The inspiration for Turn Your Eyes Upon Jesus, which Helen entitled The Heavenly Vision, came from the writings of author and artist Lilias Trotter (1853-1928).

Lilias Trotter was a brilliant artist whose talent opened the doors to wealth and influence. Her other love was missions. After struggling in prayer for two years, Trotter came to the conclusion that she must lay down her love of art in order to fix her eyes solely on Jesus, and on His calling to the mission field. She subsequently served for more than 38 years as a missionary to Muslims of Algeria. She also authored several book and tracts. The following is an excerpt from her tract, Which Passion Will Pervail?

"Never has it been so easy to live in half a dozen harmless worlds at once --art, music, social science, games, motoring, the following of some profession, and so on. And between them we run the risk of drifting about, the good hiding the best." It is easy to find out whether our lives are focused, and if so, where the focus lies. Where do our thoughts settle when consciousness comes back in the morning? Where do they swing back when the pressure is off during the day? Dare to have it out with God, and ask Him to show you whether or not all is focused on Christ and His Glory. Turn your soul's vision to Jesus, and look at Him, and a strange dimness will come over all that is apart from Him."

Saturday, March 7, 2015

Hymn For The Week: A Mighty Fortress Is Our God

God is our refuge and strength, a very present help on trouble. (Psalm 46: 1)

A Mighty Fortress Is Our God-Instrumental

A Mighty Fortress Is Our God-lyrics

We think of Martin Luther as a great reformer, Bible translator, political leader, fiery preacher, and theologian. But he was also a musician, having been born in an area of Germany known for its music. There in his little Turingian village, young Martin grew up listening to his mother sing. He joined a boys' choir that sang at weddings and funerals. He became proficient with the flute (recorder), and his volcanic emotions often erupted in song. 

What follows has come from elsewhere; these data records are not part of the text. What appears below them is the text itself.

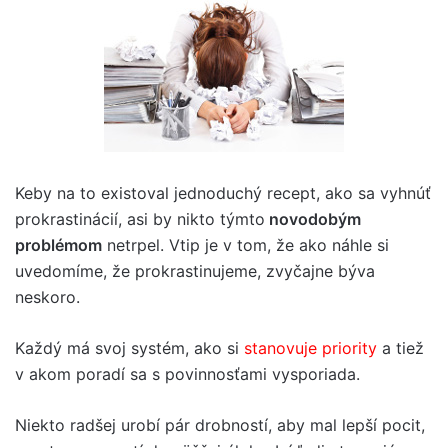
Keby na to existoval jednoduchý recept, ako sa vyhnúť
prokrastinácií, asi by nikto týmto
novodobým
problémom
netrpel. Vtip je v tom, že ako náhle si
uvedomíme, že prokrastinujeme, zvyčajne býva
neskoro.
Každý má svoj systém, ako si
stanovuje priority
a tiež
v akom poradí sa s povinnosťami vysporiada.
Niekto radšej urobí pár drobností, aby mal lepší pocit,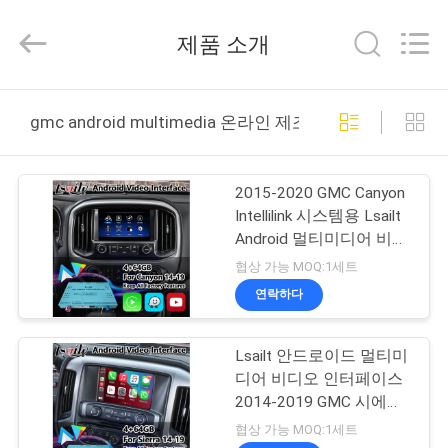
Copyright
©
2015
제품 소개
-
2026
Shenzhen
Xinsongxia
집
Automobile
Electron
gmc android multimedia 온라인 제조
Co.,Ltd.
All
Rights
Reserved.
제
2015-2020 GMC Canyon
품
Intellilink 시스템용 Lsailt
Android 멀티미디어 비디
오 인터페이스 (Carplay
협상 가능 MOQ:1세트
동
포함)
연락하다
영
Lsailt 안드로이드 멀티미
상
디어 비디오 인터페이스
2014-2019 GMC 시에라
1500 2500 3500 인텔리
우
협상 가능 MOQ:1세트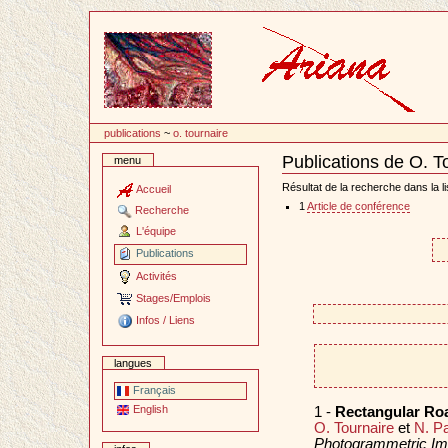
Passer
au
contenu
publications
~
o. tournaire
Publications de O. T
menu
Document
Actions
Résultat de la recherche dans la li
Accueil
1
Article de conférence
Recherche
L'équipe
Publications
Activités
Stages/Emplois
Infos / Liens
langues
Français
English
1 -
Rectangular Roa
O. Tournaire
et
N. Pa
Photogrammetric Im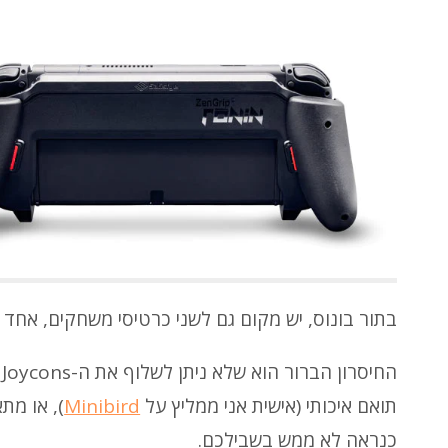
בתור בונוס, יש מקום גם לשני כרטיסי משחקים, אחד 
תואם איכותי (אישית אני ממליץ על
Minibird
כנראה לא ממש בשבילכם.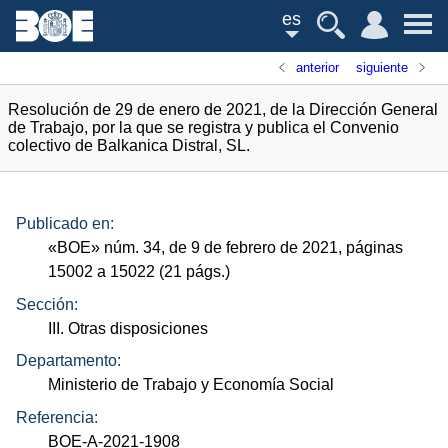
es
anterior
siguiente
Resolución de 29 de enero de 2021, de la Dirección General
de Trabajo, por la que se registra y publica el Convenio
colectivo de Balkanica Distral, SL.
Publicado en:
«
BOE
»
núm.
34, de 9 de febrero de 2021, páginas
15002 a 15022 (21
págs.
)
Sección:
III. Otras disposiciones
Departamento:
Ministerio de Trabajo y Economía Social
Referencia:
BOE-A-2021-1908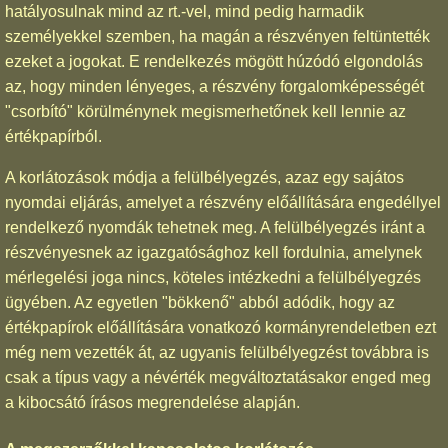
hatályosulnak mind az rt.-vel, mind pedig harmadik
személyekkel szemben, ha magán a részvényen feltüntették
ezeket a jogokat. E rendelkezés mögött húzódó elgondolás
az, hogy minden lényeges, a részvény forgalomképességét
"csorbító" körülménynek megismerhetőnek kell lennie az
értékpapírból.
A korlátozások módja a felülbélyegzés, azaz egy sajátos
nyomdai eljárás, amelyet a részvény előállítására engedéllyel
rendelkező nyomdák tehetnek meg. A felülbélyegzés iránt a
részvényesnek az igazgatósághoz kell fordulnia, amelynek
mérlegelési joga nincs, köteles intézkedni a felülbélyegzés
ügyében. Az egyetlen "bökkenő" abból adódik, hogy az
értékpapírok előállítására vonatkozó kormányrendeletben ezt
még nem vezették át, az ugyanis felülbélyegzést továbbra is
csak a típus vagy a névérték megváltoztatásakor enged meg
a kibocsátó írásos megrendelése alapján.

When the Protestant Reformation began, Luther determined to restore worship to the German Church. He worked with skilled musicians to create new music for Christians, to be sung in the vernacular. He helped revive congregational singing and wrote a number of hymns.

Often he "borrowed" popular secular melodies for his hymns, through occasionally a tune brought criticism and he was "compelled to let the devil have it back again" because it was to closely associated with bars and taverns.

In the forward of a book, Luther once wrote: "Next to the Word of God, the nimble art of music is the greatest treasure in the world. It controls our thoughts, minds hearts, and spirits....Such a person who does not regard music as a marvelous creation of God does not deserve to be called a human being; he should be permitted to hear nothing but the braying of asses and the grunting of hogs."

Luther's most famous hymn is "Ein' feste Burg ist unser Gott."-"A Mighty Fortress Is Our God." Based on {Psalm 46, it reflects Luther's awareness of our intense struggle with Satan. In difficulty and danger, Luther would often resort to this song, saying to his associate, "Come, Philipp, let us sing the 46th Psalm."

This is a difficult hymn to translate because the original German is so vivid. At least 80 English version are available. The most popular in America was done by Frederic Henry Hodge.